Run fn to update var using inputs mirrored to the same devices.

tf.distribute.StrategyExtended.update takes a distributed variable var to be updated, an update function fn, and args and kwargs for fn. It applies fn to each component variable of var and passes corresponding values from args and kwargs. Neither args nor kwargs may contain per-replica values. If they contain mirrored values, they will be unwrapped before calling fn. For example, fn can be assign_add and args can be a mirrored DistributedValues where each component contains the value to be added to this mirrored variable var. Calling update will call assign_add on each component variable of var with the corresponding tensor value on that device.

Example usage:

strategy = tf.distribute.MirroredStrategy(['GPU:0', 'GPU:1']) # With 2
devices
with strategy.scope():
  v = tf.Variable(5.0, aggregation=tf.VariableAggregation.SUM)
def update_fn(v):
  return v.assign(1.0)
result = strategy.extended.update(v, update_fn)
# result is
# Mirrored:{
#  0: tf.Tensor(1.0, shape=(), dtype=float32),
#  1: tf.Tensor(1.0, shape=(), dtype=float32)
# }

If var is mirrored across multiple devices, then this method implements logic as following:

results = {}
for device, v in var:
  with tf.device(device):
    # args and kwargs will be unwrapped if they are mirrored.
    results[device] = fn(v, *args, **kwargs)
return merged(results)

Otherwise, this method returns fn(var, *args, **kwargs) colocated with var.

Args
var Variable, possibly mirrored to multiple devices, to operate on.
fn Function to call. Should take the variable as the first argument.
args Tuple or list. Additional positional arguments to pass to fn().
kwargs Dict with keyword arguments to pass to fn().
group Boolean. Defaults to True. If False, the return value will be unwrapped.

Returns
By default, the merged return value of fn across all replicas. The merged result has dependencies to make sure that if it is evaluated at all, the side effects (updates) will happen on every replica. If instead "group=False" is specified, this function will return a nest of lists where each list has an element per replica, and the caller is responsible for ensuring all elements are executed.

value_container

View source

Returns the container that this per-replica value belongs to.

Args
value A value returned by run() or a variable created in scope().

Returns
A container that value belongs to. If value does not belong to any container (including the case of container having been destroyed), returns the value itself. value in experimental_local_results(value_container(value)) will always be true.

variable_created_in_scope

View source

Tests whether v was created while this strategy scope was active.
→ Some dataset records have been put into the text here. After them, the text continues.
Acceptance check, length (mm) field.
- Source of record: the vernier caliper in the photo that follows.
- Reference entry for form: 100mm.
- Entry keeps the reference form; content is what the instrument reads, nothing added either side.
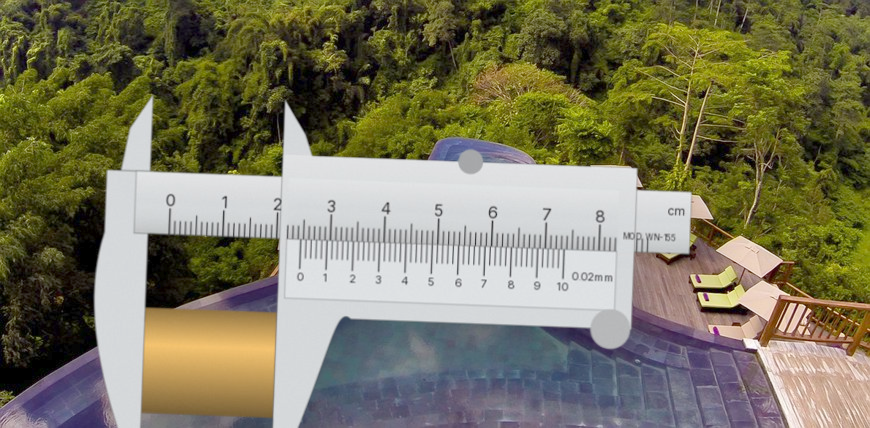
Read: 24.5mm
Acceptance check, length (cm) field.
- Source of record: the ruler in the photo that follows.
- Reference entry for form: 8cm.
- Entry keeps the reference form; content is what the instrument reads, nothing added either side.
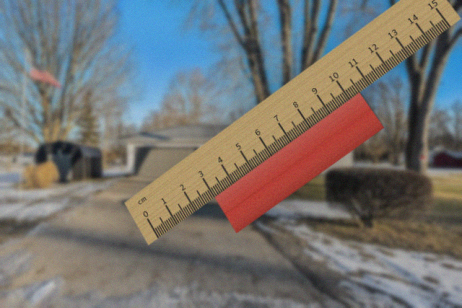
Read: 7.5cm
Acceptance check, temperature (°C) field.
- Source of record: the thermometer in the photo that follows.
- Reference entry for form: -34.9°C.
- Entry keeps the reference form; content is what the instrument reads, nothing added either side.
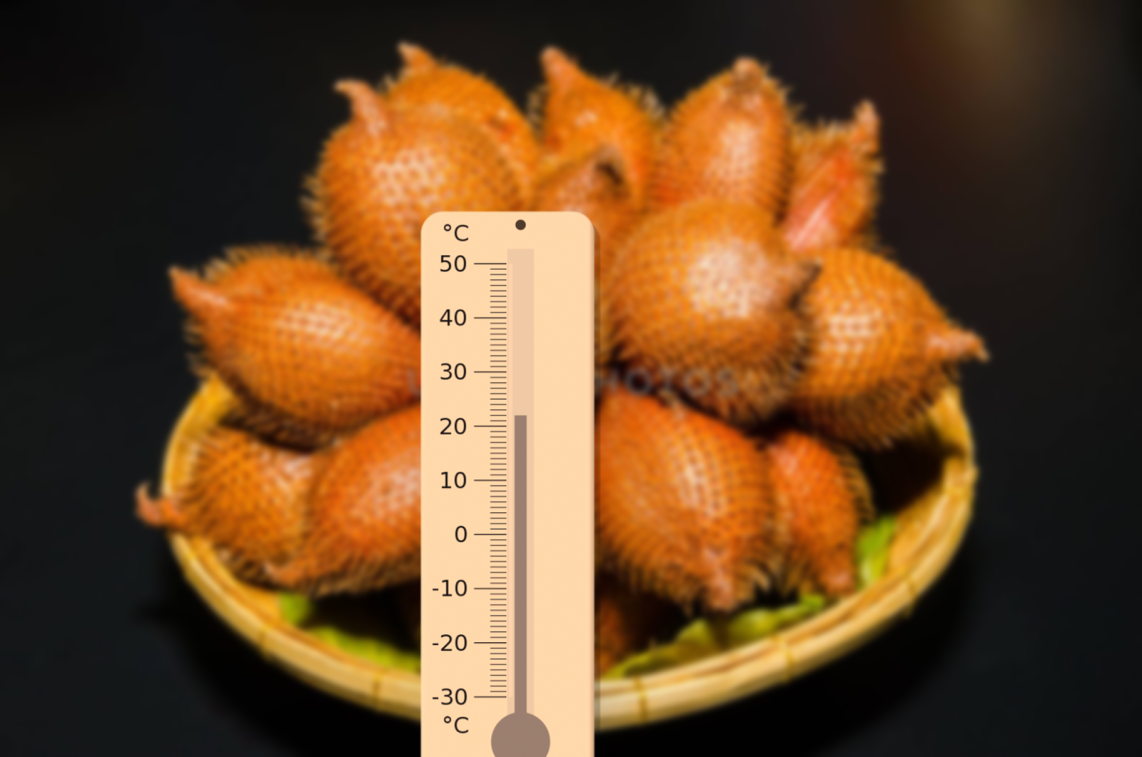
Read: 22°C
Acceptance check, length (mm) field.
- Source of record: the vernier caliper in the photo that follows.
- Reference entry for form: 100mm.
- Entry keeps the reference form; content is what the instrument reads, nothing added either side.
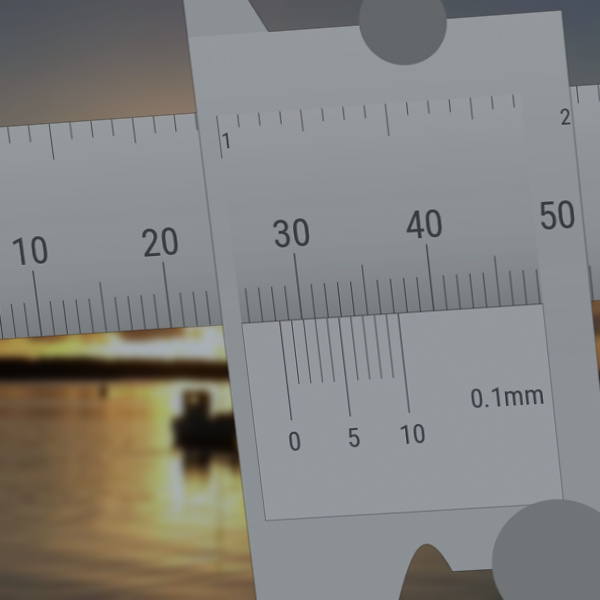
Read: 28.3mm
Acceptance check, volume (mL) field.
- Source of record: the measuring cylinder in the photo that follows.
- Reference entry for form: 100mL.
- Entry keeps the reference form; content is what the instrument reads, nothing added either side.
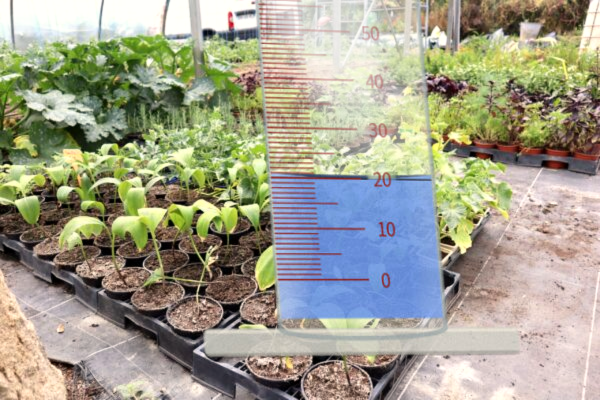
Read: 20mL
Variables created inside the strategy scope are "owned" by it:

strategy = tf.distribute.MirroredStrategy()
with strategy.scope():
  v = tf.Variable(1.)
strategy.extended.variable_created_in_scope(v)
True

Variables created outside the strategy are not owned by it:

strategy = tf.distribute.MirroredStrategy()
v = tf.Variable(1.)
strategy.extended.variable_created_in_scope(v)
False

Args
v A tf.Variable instance.

Returns
True if v was created inside the scope, False if not.